> Passage provided:
BEGIN

Since late 2005 the US government, despite its claims to the contrary, has been using its formal censure of Banco Delta Asia (BDA) as the lynchpin in a campaign of financial sanctions against the DPRK. Although US officials have repeatedly insisted on describing these sanctions as a law enforcement matter, that characterization appears incorrect and may be deliberately false. The financial sanctions in place are a product of the USA Patriot Act, a controversial law enacted in the immediate aftermath of 9-11. Section 311 of the Act gives the US government wide scope to use classified intelligence to support allegations of illicit activities by overseas financial institutions and the US Treasury Department the right to cut-off a suspected wrongdoer from the US financial system through imposition of what is called the fifth special measure. Section 311 requires the Treasury Department to consult with the US State Department, among other federal agencies, on the implications of financial sanctions for US foreign policy (such as the State Department’s successful participation in the Six-Party negotiations) and national security (such as finding ways to terminate or restrict the DPRK’s nuclear weapons and ballistic missile development programs). A close reading of newspapers makes it clear that whatever Section 311 consultations may have occurred, since the financial sanctions against the DPRK reached public attention in early 2006 State and Treasury have not been on the same page when it comes to US foreign policy toward the DPRK.
US government officials have argued that financial sanctions are necessary to counteract alleged DPRK involvement in money laundering and currency counterfeiting. There is indeed evidence of wrongdoing, but it dates from 1994, or possibly over an unknown but short span of years leading up to 1998. But since the late 1990s it appears that no agency of the US government has publicly presented credible evidence.

END

> Data provided:
BEGIN

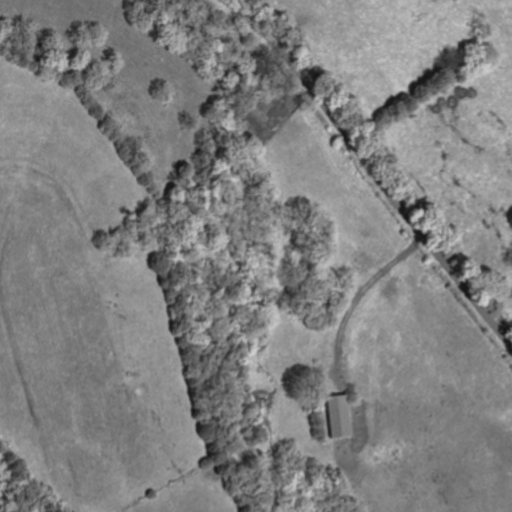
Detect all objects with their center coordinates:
road: (372, 171)
road: (362, 293)
building: (344, 417)
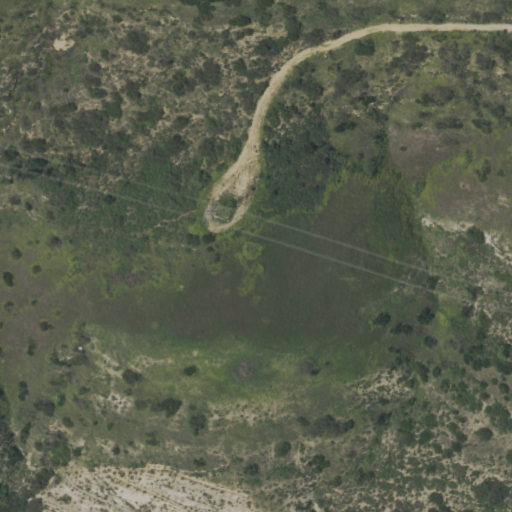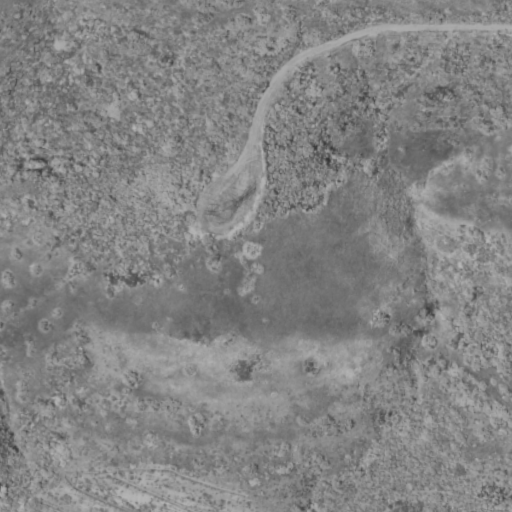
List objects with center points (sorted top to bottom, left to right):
road: (272, 81)
power tower: (222, 206)
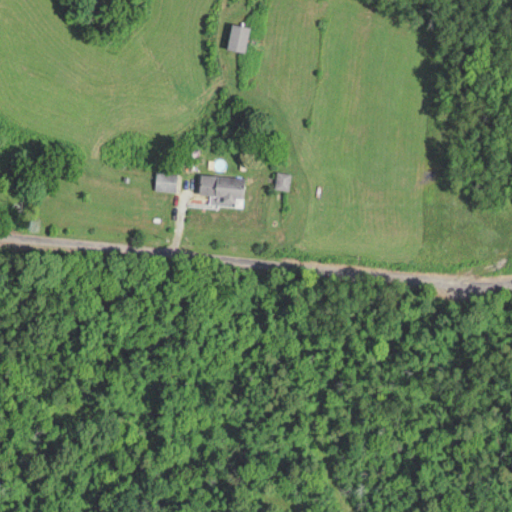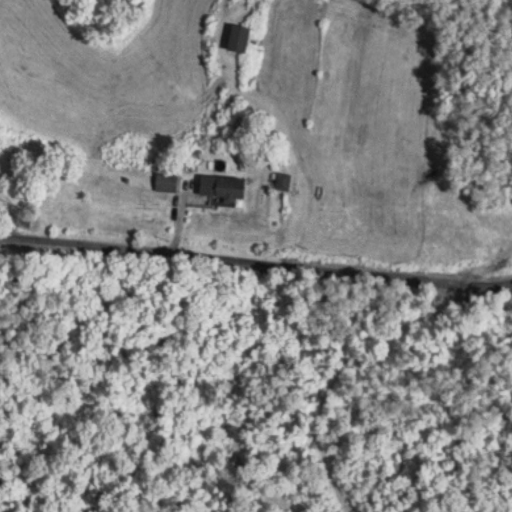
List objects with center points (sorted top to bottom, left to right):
building: (239, 36)
building: (283, 179)
building: (167, 180)
building: (223, 185)
road: (256, 257)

END

> Your tasks:
1. From the passage on the Banco Delta Asia sanctions, reproduce word for word the stretch from "US government officials" through "presented credible evidence.".
2. According to the passage on the Banco Delta Asia sanctions, which law produced the financial sanctions against the DPRK?

> Answers for the exercise:
1.
US government officials have argued that financial sanctions are necessary to counteract alleged DPRK involvement in money laundering and currency counterfeiting. There is indeed evidence of wrongdoing, but it dates from 1994, or possibly over an unknown but short span of years leading up to 1998. But since the late 1990s it appears that no agency of the US government has publicly presented credible evidence.

2. The USA Patriot Act.